Recognition and justice is our demand
By Joharah Baker for MIFTAH
May 13, 2013

This week Palestinians will commemorate Al Nakba, the catastrophe that befell the Palestinian people when Israel was founded. Every year, Palestinians hang placards pointing to the right of return, they carry keys symbolizing the homes they were forced to leave and could not return to and remember the Palestine that was lost to them 65 years ago.

This year will be no different. Every May 15, Palestinian recall their catastrophe and demand justice. They demand that they are granted the right of return for those who were made refugees virtually overnight and were then relegate to a life they did not choose. But more than anything, they demand recognition of the tragedy that befell them rather than a denial that it ever happened, or worse, that it was of their own making.

It has been 65 years since Israel was established in 1948, which means those who were cast into exile are either very old or have long passed.
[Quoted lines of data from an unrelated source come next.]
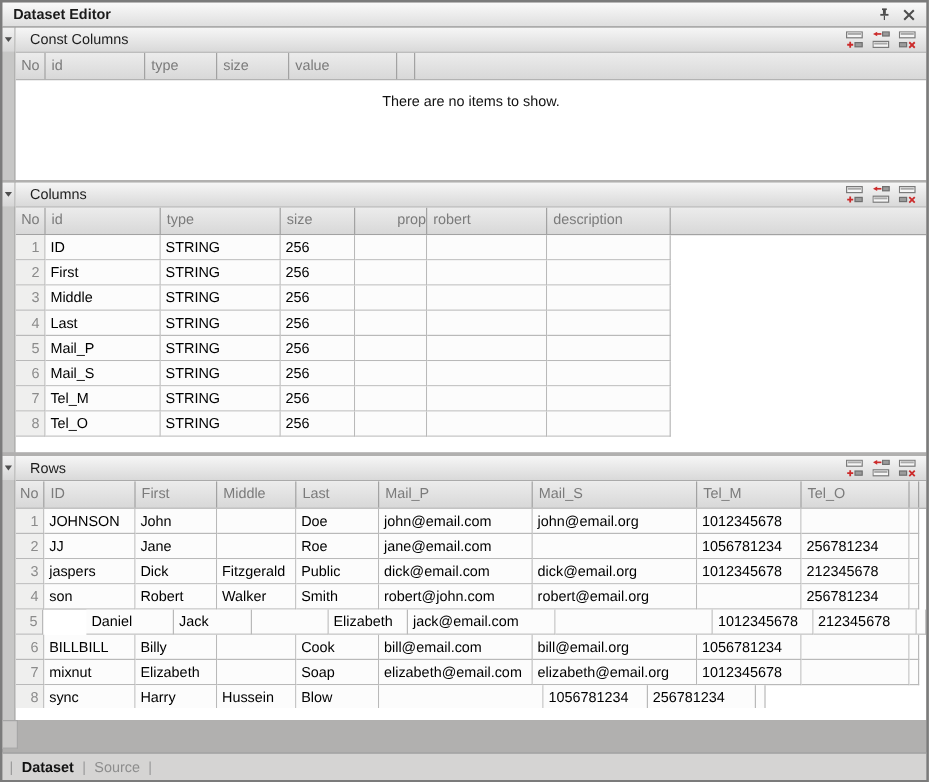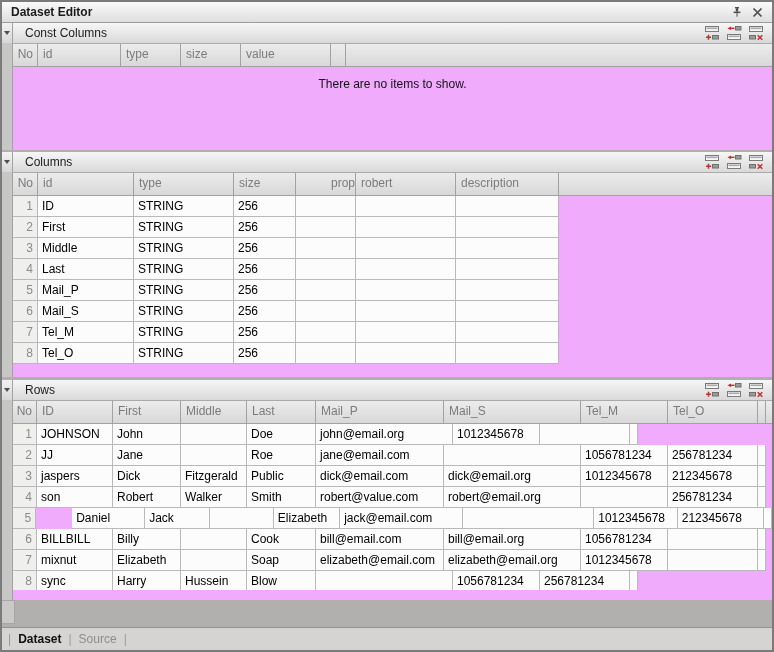--- a/index.html
+++ b/index.html
@@ -51,7 +51,7 @@
     border-left:3px solid transparent;border-right:3px solid transparent;
     border-top:4px solid #4e4e4e;
   }
-  .sec-body{flex:1;display:flex;flex-direction:column;background:#f0abfc;overflow:hidden;}
+  .sec-body{flex:1;display:flex;flex-direction:column;background:#ffffff;overflow:hidden;}
   .sec-header{
     height:20px;flex:0 0 20px;
     background:linear-gradient(#f6f6f6,#d9d9d9);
Those who experienced the Nakba are now few and far between, clinging to those few precious memories of a small garden in front of their house in Jaffa or of the salty smell of the sea in their neighborhood in Haifa. The rest of us are either descendants of these refugees or ordinary Palestinians who feel their cause is our cause because we are one people.

But the Palestinians have made one thing clear. The refugee issue will not die with the last refugee. It is felt nationwide, the loss, the injustice and the fact that those who were forced from their homes have mostly passed, longing for their beloved homes.

We cannot turn back time. What was lost has been altered, destroyed, changed or taken over by Israel’s newcomers. What we can do is hold on to the right to be recognized, for the injustice to be rectified in word and deed and for Palestine to never be lost in our minds or hearts.